In the fight between straw and fire, what do you think would come out on top? Yesterday our fire scientists found out when they tried to burn down a house made of straw.

They took an eco-friendly house with ModakBoard cladding, a steel frame and walls insulated with straw and exposed it to a worst case bushfire scenario. Did it survive? Results say, yes it did.


 

The house, created by sustainable designer Joost Bakker, may provide an environmentally friendly building option for bushfire-prone areas.

The affectionately named “straw house” was blasted with a range of real life bushfire conditions, from a radiation build up phase to full flame immersion and then a radiation decay phase.

So how did it fair? The external temperature reached a scorching 1000oC while inside the house was a cool 35oC. There was minimal damage to the straw house’s cladding and while the steel frame heated up  to 100–110oC it remained structurally sound and intact. Attached to the house was a about 70–odd sensors that measured what was happening inside and outside the building, so there are plenty more results to be analysed. For now, we know that when exposed to extreme bushfire conditions the little house that could, stood.

Big thanks go out to the New South Wales Rural Fire Service. They let us use the Eurobodalla Rural Fire Service Training Facility near Mogo – the only facility in Australia with a bushfire flame front simulator (pretty much  a giant barbeque) that can test entire buildings under realistic bushfire conditions. Plus they were the only guys who could have put out the fire if the house did go up in flames.

22 comments

  1. What is Modek board made from?

    1. It is magnesium oxide board, I think the brand involved is called ‘ Modak’

  2. @David King
    I couldn’t find it called a strawbale house anywhere in the article. Although I agree that it didn’t look much like a straw house from the pictures.

    I’d like to see the same test done an an actual straw bale house (as opposed to a straw house with Modek board cladding) to see how that would fare.

    1. The label on the video is ‘Strawbale House- Fire Test’.
      My basic query here is what is this test trying to establish. Is it that straw is a viable insulation material in domestic construction?
      if so shouldn’t it be tested in a more typical type of house construction – one with windows and the usual gaps ( no matter how well sealed) which allow embers into the building frame and thus onto the wall insulation?

      1. Thanks David,
        I will pass on your comments to the scientist involved and get a response.
        Cheers,
        Huw.

      2. Hi David,
        Yes agree the name is not a perfect fit, the name was coined before we did the experiment.
        The test was a whole of house experiment, with a very novel house design approach, no one really knew whether the cladding would protect the straw effectively.

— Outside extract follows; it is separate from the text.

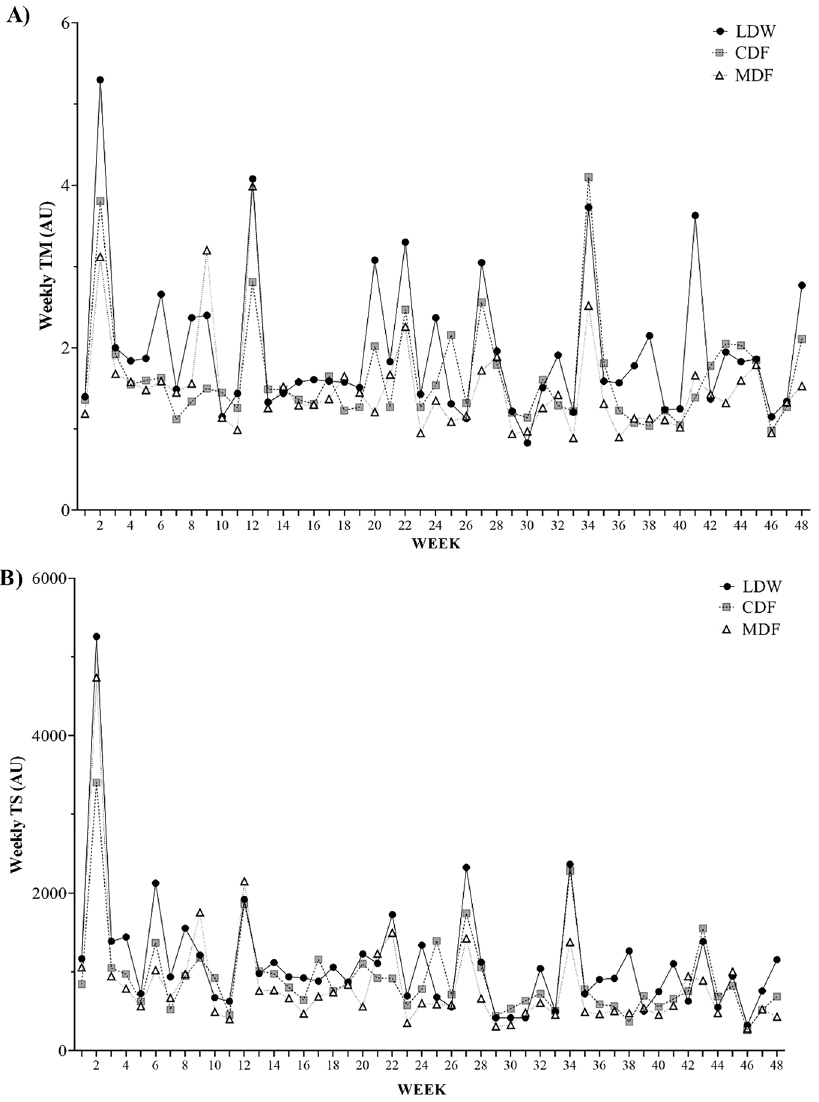
Figure 2. Overall vision of the ( A ) Weekly TM and ( B ) Weekly TS variations across the full season by play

        The wall cavities are ventilated through holes which are covered with metal mesh that prevents ember entry. There are no vents between the wall cavity and the inside space. The cladding is two layers of Modak board which are layered so there are no overlapping joins, the joins are also sealed with a fire rated sealant. So even with this bushfire exposure the enveloped did not develop any gaps that would allow ember entry into the wall cavity. The preliminary results seem to indicate that you could use a wide variety of construction approaches behind this calling system.

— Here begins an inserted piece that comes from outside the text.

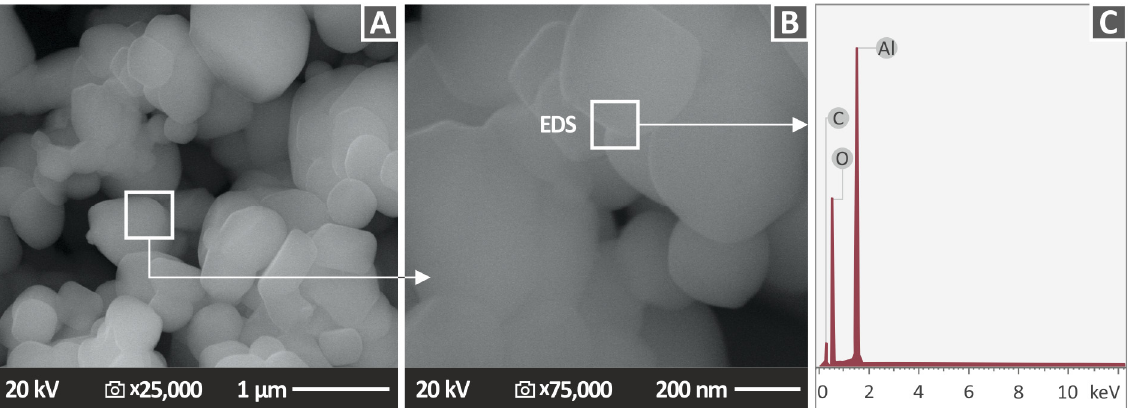
Figure 9. SEM images of Al 2 O 3 powder at two magnifications: ( A ) 25,000×, ( B ) 75,000×, and ( C ) the corresponding EDS spectrum acquired from the Al 2 O 3 powder.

        The house design uses a door that also doubles as windows, we only tested one in this house, while a large house would obviously have many of them. We carefully measure the heat and smoke entry through the door system so that you can estimate the exposure to people in houses with many more windows/doors.

  3. Perhaps it should be called a ‘Modek board clad house with no windows’? It certainly shouldn’t be called a strawbale house.

  4. Has somebody told The Three Little Pigs?

  5. Nice burn!

Commenting on this post has been disabled.